◆ Required task ◆
Write out all of the material below line by line, keeping every word, number, and mark unchanged.

───── Provided records

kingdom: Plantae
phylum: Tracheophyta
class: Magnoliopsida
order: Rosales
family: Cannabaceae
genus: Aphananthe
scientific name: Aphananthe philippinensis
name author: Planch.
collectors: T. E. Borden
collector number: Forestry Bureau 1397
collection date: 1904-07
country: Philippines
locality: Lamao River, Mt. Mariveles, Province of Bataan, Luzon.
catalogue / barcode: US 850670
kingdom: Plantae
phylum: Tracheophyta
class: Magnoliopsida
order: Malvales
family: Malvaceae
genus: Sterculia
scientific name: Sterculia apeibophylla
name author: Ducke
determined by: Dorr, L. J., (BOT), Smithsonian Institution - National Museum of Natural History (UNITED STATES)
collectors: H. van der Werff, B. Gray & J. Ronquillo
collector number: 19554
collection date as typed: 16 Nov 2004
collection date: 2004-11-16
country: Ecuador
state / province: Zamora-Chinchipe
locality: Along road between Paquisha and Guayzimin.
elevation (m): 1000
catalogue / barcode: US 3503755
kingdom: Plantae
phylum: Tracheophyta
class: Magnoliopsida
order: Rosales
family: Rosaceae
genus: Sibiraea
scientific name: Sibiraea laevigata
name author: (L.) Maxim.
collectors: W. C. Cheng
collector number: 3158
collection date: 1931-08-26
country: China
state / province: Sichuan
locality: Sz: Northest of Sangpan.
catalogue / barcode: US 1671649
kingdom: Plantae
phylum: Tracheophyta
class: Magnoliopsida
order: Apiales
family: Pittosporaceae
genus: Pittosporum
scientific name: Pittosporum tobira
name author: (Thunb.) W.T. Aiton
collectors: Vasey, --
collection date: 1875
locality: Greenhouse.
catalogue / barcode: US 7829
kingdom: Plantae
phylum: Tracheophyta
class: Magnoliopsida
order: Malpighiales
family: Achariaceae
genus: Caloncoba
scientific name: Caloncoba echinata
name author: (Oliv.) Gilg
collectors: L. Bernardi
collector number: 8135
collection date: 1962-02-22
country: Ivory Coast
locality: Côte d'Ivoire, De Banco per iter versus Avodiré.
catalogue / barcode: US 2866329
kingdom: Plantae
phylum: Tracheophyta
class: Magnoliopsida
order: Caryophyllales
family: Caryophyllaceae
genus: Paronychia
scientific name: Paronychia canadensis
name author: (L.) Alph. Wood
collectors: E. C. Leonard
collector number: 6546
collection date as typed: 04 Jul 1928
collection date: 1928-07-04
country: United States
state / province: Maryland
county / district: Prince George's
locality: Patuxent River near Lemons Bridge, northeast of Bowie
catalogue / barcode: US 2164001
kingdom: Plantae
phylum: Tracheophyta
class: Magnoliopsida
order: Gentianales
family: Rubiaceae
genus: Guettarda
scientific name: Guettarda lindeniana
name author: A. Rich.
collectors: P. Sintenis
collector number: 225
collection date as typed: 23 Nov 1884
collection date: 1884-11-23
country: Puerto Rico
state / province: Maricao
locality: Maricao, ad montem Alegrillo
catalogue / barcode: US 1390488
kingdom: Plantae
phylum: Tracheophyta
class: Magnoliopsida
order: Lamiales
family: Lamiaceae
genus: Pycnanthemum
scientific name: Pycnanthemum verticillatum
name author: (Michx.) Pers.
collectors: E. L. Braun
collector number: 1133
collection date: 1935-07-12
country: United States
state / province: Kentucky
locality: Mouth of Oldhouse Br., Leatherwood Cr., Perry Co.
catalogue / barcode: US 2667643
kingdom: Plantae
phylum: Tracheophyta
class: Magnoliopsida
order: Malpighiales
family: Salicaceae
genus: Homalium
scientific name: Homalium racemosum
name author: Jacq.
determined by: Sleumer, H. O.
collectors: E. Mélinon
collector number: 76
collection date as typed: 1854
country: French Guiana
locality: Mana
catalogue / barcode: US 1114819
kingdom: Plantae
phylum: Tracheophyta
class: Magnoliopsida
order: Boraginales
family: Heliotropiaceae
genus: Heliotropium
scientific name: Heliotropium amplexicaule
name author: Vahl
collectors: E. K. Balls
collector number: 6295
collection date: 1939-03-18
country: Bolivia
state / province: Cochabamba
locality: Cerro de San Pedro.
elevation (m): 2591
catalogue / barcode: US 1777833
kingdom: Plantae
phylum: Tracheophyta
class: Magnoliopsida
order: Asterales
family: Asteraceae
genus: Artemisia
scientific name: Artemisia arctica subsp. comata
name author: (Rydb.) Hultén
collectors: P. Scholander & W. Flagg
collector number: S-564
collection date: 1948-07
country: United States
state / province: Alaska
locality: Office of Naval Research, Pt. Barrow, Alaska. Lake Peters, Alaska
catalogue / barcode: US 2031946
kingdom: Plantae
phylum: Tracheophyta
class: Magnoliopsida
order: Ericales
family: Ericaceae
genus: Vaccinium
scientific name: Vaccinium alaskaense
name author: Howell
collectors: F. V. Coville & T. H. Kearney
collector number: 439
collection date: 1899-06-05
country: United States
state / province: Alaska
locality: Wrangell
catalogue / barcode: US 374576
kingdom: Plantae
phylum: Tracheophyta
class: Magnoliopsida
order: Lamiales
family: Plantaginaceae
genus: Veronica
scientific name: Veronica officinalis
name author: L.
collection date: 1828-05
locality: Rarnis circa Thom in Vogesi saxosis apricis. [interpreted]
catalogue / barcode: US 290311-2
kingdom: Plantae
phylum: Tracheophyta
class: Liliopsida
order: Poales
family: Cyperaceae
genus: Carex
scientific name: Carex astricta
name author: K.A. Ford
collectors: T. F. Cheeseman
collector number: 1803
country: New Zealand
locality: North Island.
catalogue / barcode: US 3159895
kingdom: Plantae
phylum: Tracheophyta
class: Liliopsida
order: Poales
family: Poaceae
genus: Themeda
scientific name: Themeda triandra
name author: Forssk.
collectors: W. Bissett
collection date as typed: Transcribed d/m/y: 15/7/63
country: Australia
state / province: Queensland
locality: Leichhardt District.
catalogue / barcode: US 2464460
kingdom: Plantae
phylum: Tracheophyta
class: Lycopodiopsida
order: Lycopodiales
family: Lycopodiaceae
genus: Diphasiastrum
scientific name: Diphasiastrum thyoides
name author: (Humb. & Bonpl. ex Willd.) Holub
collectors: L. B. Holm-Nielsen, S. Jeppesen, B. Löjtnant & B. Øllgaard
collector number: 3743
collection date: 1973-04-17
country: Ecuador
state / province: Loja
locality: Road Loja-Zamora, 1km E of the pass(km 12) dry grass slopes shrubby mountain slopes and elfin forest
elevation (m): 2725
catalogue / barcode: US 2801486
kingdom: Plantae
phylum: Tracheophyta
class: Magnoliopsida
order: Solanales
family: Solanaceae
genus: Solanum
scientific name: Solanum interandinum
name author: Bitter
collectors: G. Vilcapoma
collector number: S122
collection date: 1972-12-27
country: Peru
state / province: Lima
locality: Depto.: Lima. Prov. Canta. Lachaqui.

──────────

◆ Result for this task ◆
kingdom: Plantae
phylum: Tracheophyta
class: Magnoliopsida
order: Rosales
family: Cannabaceae
genus: Aphananthe
scientific name: Aphananthe philippinensis
name author: Planch.
collectors: T. E. Borden
collector number: Forestry Bureau 1397
collection date: 1904-07
country: Philippines
locality: Lamao River, Mt. Mariveles, Province of Bataan, Luzon.
catalogue / barcode: US 850670
kingdom: Plantae
phylum: Tracheophyta
class: Magnoliopsida
order: Malvales
family: Malvaceae
genus: Sterculia
scientific name: Sterculia apeibophylla
name author: Ducke
determined by: Dorr, L. J., (BOT), Smithsonian Institution - National Museum of Natural History (UNITED STATES)
collectors: H. van der Werff, B. Gray & J. Ronquillo
collector number: 19554
collection date as typed: 16 Nov 2004
collection date: 2004-11-16
country: Ecuador
state / province: Zamora-Chinchipe
locality: Along road between Paquisha and Guayzimin.
elevation (m): 1000
catalogue / barcode: US 3503755
kingdom: Plantae
phylum: Tracheophyta
class: Magnoliopsida
order: Rosales
family: Rosaceae
genus: Sibiraea
scientific name: Sibiraea laevigata
name author: (L.) Maxim.
collectors: W. C. Cheng
collector number: 3158
collection date: 1931-08-26
country: China
state / province: Sichuan
locality: Sz: Northest of Sangpan.
catalogue / barcode: US 1671649
kingdom: Plantae
phylum: Tracheophyta
class: Magnoliopsida
order: Apiales
family: Pittosporaceae
genus: Pittosporum
scientific name: Pittosporum tobira
name author: (Thunb.) W.T. Aiton
collectors: Vasey, --
collection date: 1875
locality: Greenhouse.
catalogue / barcode: US 7829
kingdom: Plantae
phylum: Tracheophyta
class: Magnoliopsida
order: Malpighiales
family: Achariaceae
genus: Caloncoba
scientific name: Caloncoba echinata
name author: (Oliv.) Gilg
collectors: L. Bernardi
collector number: 8135
collection date: 1962-02-22
country: Ivory Coast
locality: Côte d'Ivoire, De Banco per iter versus Avodiré.
catalogue / barcode: US 2866329
kingdom: Plantae
phylum: Tracheophyta
class: Magnoliopsida
order: Caryophyllales
family: Caryophyllaceae
genus: Paronychia
scientific name: Paronychia canadensis
name author: (L.) Alph. Wood
collectors: E. C. Leonard
collector number: 6546
collection date as typed: 04 Jul 1928
collection date: 1928-07-04
country: United States
state / province: Maryland
county / district: Prince George's
locality: Patuxent River near Lemons Bridge, northeast of Bowie
catalogue / barcode: US 2164001
kingdom: Plantae
phylum: Tracheophyta
class: Magnoliopsida
order: Gentianales
family: Rubiaceae
genus: Guettarda
scientific name: Guettarda lindeniana
name author: A. Rich.
collectors: P. Sintenis
collector number: 225
collection date as typed: 23 Nov 1884
collection date: 1884-11-23
country: Puerto Rico
state / province: Maricao
locality: Maricao, ad montem Alegrillo
catalogue / barcode: US 1390488
kingdom: Plantae
phylum: Tracheophyta
class: Magnoliopsida
order: Lamiales
family: Lamiaceae
genus: Pycnanthemum
scientific name: Pycnanthemum verticillatum
name author: (Michx.) Pers.
collectors: E. L. Braun
collector number: 1133
collection date: 1935-07-12
country: United States
state / province: Kentucky
locality: Mouth of Oldhouse Br., Leatherwood Cr., Perry Co.
catalogue / barcode: US 2667643
kingdom: Plantae
phylum: Tracheophyta
class: Magnoliopsida
order: Malpighiales
family: Salicaceae
genus: Homalium
scientific name: Homalium racemosum
name author: Jacq.
determined by: Sleumer, H. O.
collectors: E. Mélinon
collector number: 76
collection date as typed: 1854
country: French Guiana
locality: Mana
catalogue / barcode: US 1114819
kingdom: Plantae
phylum: Tracheophyta
class: Magnoliopsida
order: Boraginales
family: Heliotropiaceae
genus: Heliotropium
scientific name: Heliotropium amplexicaule
name author: Vahl
collectors: E. K. Balls
collector number: 6295
collection date: 1939-03-18
country: Bolivia
state / province: Cochabamba
locality: Cerro de San Pedro.
elevation (m): 2591
catalogue / barcode: US 1777833
kingdom: Plantae
phylum: Tracheophyta
class: Magnoliopsida
order: Asterales
family: Asteraceae
genus: Artemisia
scientific name: Artemisia arctica subsp. comata
name author: (Rydb.) Hultén
collectors: P. Scholander & W. Flagg
collector number: S-564
collection date: 1948-07
country: United States
state / province: Alaska
locality: Office of Naval Research, Pt. Barrow, Alaska. Lake Peters, Alaska
catalogue / barcode: US 2031946
kingdom: Plantae
phylum: Tracheophyta
class: Magnoliopsida
order: Ericales
family: Ericaceae
genus: Vaccinium
scientific name: Vaccinium alaskaense
name author: Howell
collectors: F. V. Coville & T. H. Kearney
collector number: 439
collection date: 1899-06-05
country: United States
state / province: Alaska
locality: Wrangell
catalogue / barcode: US 374576
kingdom: Plantae
phylum: Tracheophyta
class: Magnoliopsida
order: Lamiales
family: Plantaginaceae
genus: Veronica
scientific name: Veronica officinalis
name author: L.
collection date: 1828-05
locality: Rarnis circa Thom in Vogesi saxosis apricis. [interpreted]
catalogue / barcode: US 290311-2
kingdom: Plantae
phylum: Tracheophyta
class: Liliopsida
order: Poales
family: Cyperaceae
genus: Carex
scientific name: Carex astricta
name author: K.A. Ford
collectors: T. F. Cheeseman
collector number: 1803
country: New Zealand
locality: North Island.
catalogue / barcode: US 3159895
kingdom: Plantae
phylum: Tracheophyta
class: Liliopsida
order: Poales
family: Poaceae
genus: Themeda
scientific name: Themeda triandra
name author: Forssk.
collectors: W. Bissett
collection date as typed: Transcribed d/m/y: 15/7/63
country: Australia
state / province: Queensland
locality: Leichhardt District.
catalogue / barcode: US 2464460
kingdom: Plantae
phylum: Tracheophyta
class: Lycopodiopsida
order: Lycopodiales
family: Lycopodiaceae
genus: Diphasiastrum
scientific name: Diphasiastrum thyoides
name author: (Humb. & Bonpl. ex Willd.) Holub
collectors: L. B. Holm-Nielsen, S. Jeppesen, B. Löjtnant & B. Øllgaard
collector number: 3743
collection date: 1973-04-17
country: Ecuador
state / province: Loja
locality: Road Loja-Zamora, 1km E of the pass(km 12) dry grass slopes shrubby mountain slopes and elfin forest
elevation (m): 2725
catalogue / barcode: US 2801486
kingdom: Plantae
phylum: Tracheophyta
class: Magnoliopsida
order: Solanales
family: Solanaceae
genus: Solanum
scientific name: Solanum interandinum
name author: Bitter
collectors: G. Vilcapoma
collector number: S122
collection date: 1972-12-27
country: Peru
state / province: Lima
locality: Depto.: Lima. Prov. Canta. Lachaqui.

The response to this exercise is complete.